◆ EXERCISE PASSAGE

=======

Sept. 6 (Bloomberg) -- Workers at Drummond Co. accepted a pay offer after more than six weeks of strike, indicating Colombia’s second-largest coal producer may restart output as soon as Monday and resume exports to European power producers including Electricite de France SA.

A majority of the Birmingham, Alabama-based miner’s permanent employees in Colombia voted in the past three days to end the stoppage at two mines and a port, said Dionicio Machuca, president of Agretritrenes, one of three unions representing the workers. Alfredo Moreno, president of the Sintradrummond miners group, also said a majority accepted the offer.

“If the documentation is presented in the Labor Ministry, we could start work next week,” Machuca said by phone yesterday. “As soon as Monday.”

Drummond, whose 26 million metric tons of coal output last year represented about 29 percent of Colombia’s production, increased its wage offer last month as the government estimates losses of 1.6 billion pesos ($820,000) in daily royalties. Coal is the country’s main export after oil.

=======

◆ SUPPLIED ENTRIES
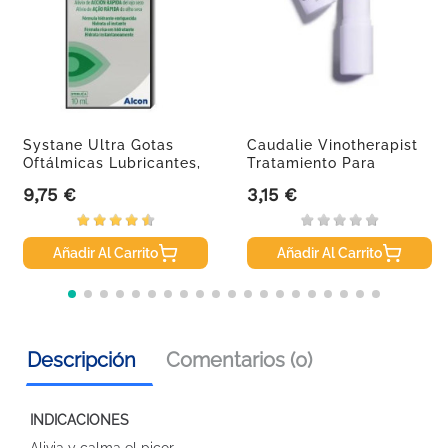
Systane Ultra Gotas
Caudalie Vinotherapist
Oftálmicas Lubricantes,
Tratamiento Para
10ml
Labios,...
9,75 €
3,15 €
Precio
Precio
Añadir Al Carrito
Añadir Al Carrito
Descripción
Comentarios (0)
INDICACIONES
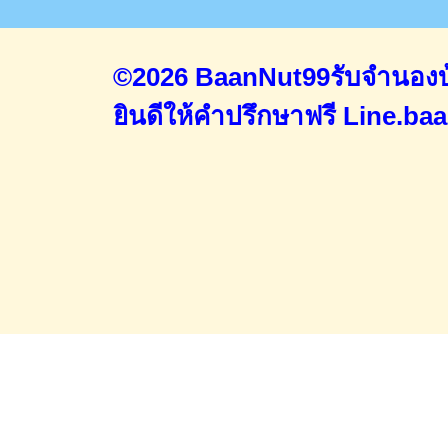
©2026 BaanNut99รับจำนองบ้
ยินดีให้คำปรึกษาฟรี
Line.ba
Home
จำนองขายฝาก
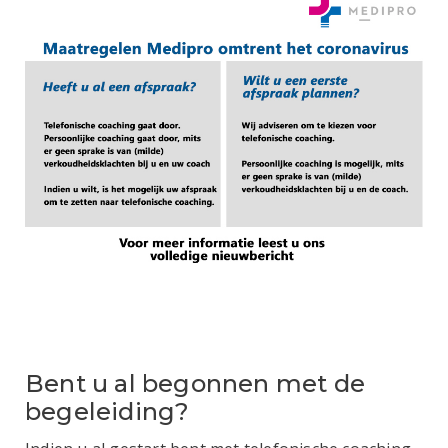
Bent u al begonnen met de
begeleiding?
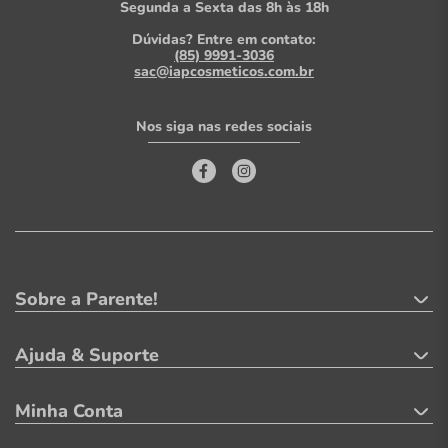
Segunda a Sexta das 8h às 18h
Dúvidas? Entre em contato:
(85) 9991-3036
sac@iapcosmeticos.com.br
Nos siga nas redes sociais
Sobre a Parente!
Ajuda & Suporte
Minha Conta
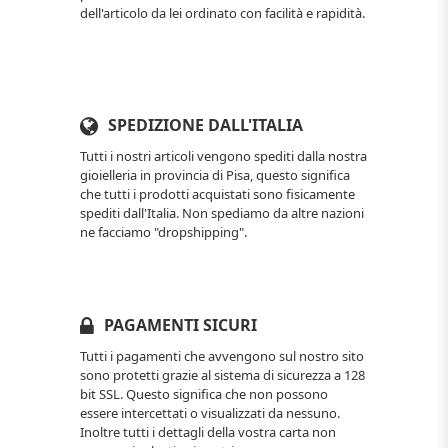
dell'articolo da lei ordinato con facilità e rapidità.
SPEDIZIONE DALL'ITALIA
Tutti i nostri articoli vengono spediti dalla nostra
gioielleria in provincia di Pisa, questo significa
che tutti i prodotti acquistati sono fisicamente
spediti dall'Italia. Non spediamo da altre nazioni
ne facciamo "dropshipping".
PAGAMENTI SICURI
Tutti i pagamenti che avvengono sul nostro sito
sono protetti grazie al sistema di sicurezza a 128
bit SSL. Questo significa che non possono
essere intercettati o visualizzati da nessuno.
Inoltre tutti i dettagli della vostra carta non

=======

Copy the text about the Drummond Co. strike in Colombia word for word, in full.

Sept. 6 (Bloomberg) -- Workers at Drummond Co. accepted a pay offer after more than six weeks of strike, indicating Colombia’s second-largest coal producer may restart output as soon as Monday and resume exports to European power producers including Electricite de France SA.

A majority of the Birmingham, Alabama-based miner’s permanent employees in Colombia voted in the past three days to end the stoppage at two mines and a port, said Dionicio Machuca, president of Agretritrenes, one of three unions representing the workers. Alfredo Moreno, president of the Sintradrummond miners group, also said a majority accepted the offer.

“If the documentation is presented in the Labor Ministry, we could start work next week,” Machuca said by phone yesterday. “As soon as Monday.”

Drummond, whose 26 million metric tons of coal output last year represented about 29 percent of Colombia’s production, increased its wage offer last month as the government estimates losses of 1.6 billion pesos ($820,000) in daily royalties. Coal is the country’s main export after oil.